I want to understand your comments about ending the charging cycle based on return amps. I think I understand it conceptually - you mean that you watch your charge current drop as you approach 100% SOC, and when it drops to some chosen point you say "OK, I'm there" and disconnect the charger. Right?

But I've got the usual shunt setup, and my Victron monitor is giving me the difference of charge amps minus load amps.

Now I've got to ramble a bit and try to say what I'm trying to say.

1. I can set tail current on my monitor - Default is 4% but Victron support guys suggested 10% for LiFePO4's, or 20A in my case.

2. The monitor says I'm at 100% SOC when I go over my voltage setpoint (13.4) and my current drops below the tail current setting for over 4 minutes.

3. I can set my internal relay to open (or shut, for that matter - it's a setup param) at 100% SOC - so it cuts the AC feed to the charger. Then I set it to turn the charger back on at some low value - 40% SOC, 30% SOC, whatever I choose.

OK, now I'm to the part I don't understand. If I go outside now and look at the monitor, I'm charging the batteries and I have no loads except the parasitics like the CO detector - a while ago it was 45A, then 35A - if I go out later this evening it'll keep getting lower. Sounds great - I can set the monitor to open the relay and turn off the charger, and I'm home free.
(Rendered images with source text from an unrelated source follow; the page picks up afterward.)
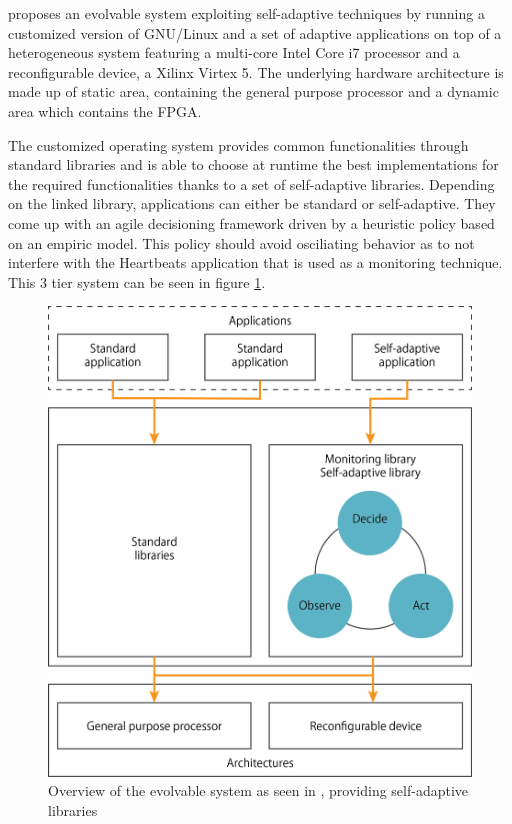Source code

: \cite{evolvable} proposes an evolvable system exploiting self-adaptive techniques by running a customized version of GNU/Linux and a set of adaptive applications on top of a heterogeneous system featuring a multi-core Intel Core i7 processor and a reconfigurable device, a Xilinx Virtex 5. The underlying hardware architecture is made up of static area, containing the general purpose processor and a dynamic area which contains the FPGA. 

The customized operating system provides common functionalities through standard libraries and is able to choose at runtime the best implementations for the required functionalities thanks to a set of self-adaptive libraries. Depending on the linked library, applications can either be standard or self-adaptive. They come up with an agile decisioning framework driven by a heuristic policy based on an empiric model. This policy should avoid osciliating behavior as to not interfere with the Heartbeats application that is used as a monitoring technique. This 3 tier system can be seen in figure \ref{fig:tier}.
%
%
\begin{figure}[htb]%
\includegraphics[width=\columnwidth]{Pictures/3tier.png}%
\caption{Overview of the evolvable system as seen in \cite{evolvable}, providing self-adaptive libraries}%
\label{fig:tier}%
\end{figure}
BUT - what happens if I turn on all the lights and set the fridge to 12vdc, and start drawing about 10 amps of load? The monitor is going to read the charger current minus the 10 amps, right? So it'll read 100% SOC early, won't it - voltage setpoint plus current drop below a setpoint. So any time I have a load, the monitor will see less positive current and open the relay early, won't it? Am I missing something here?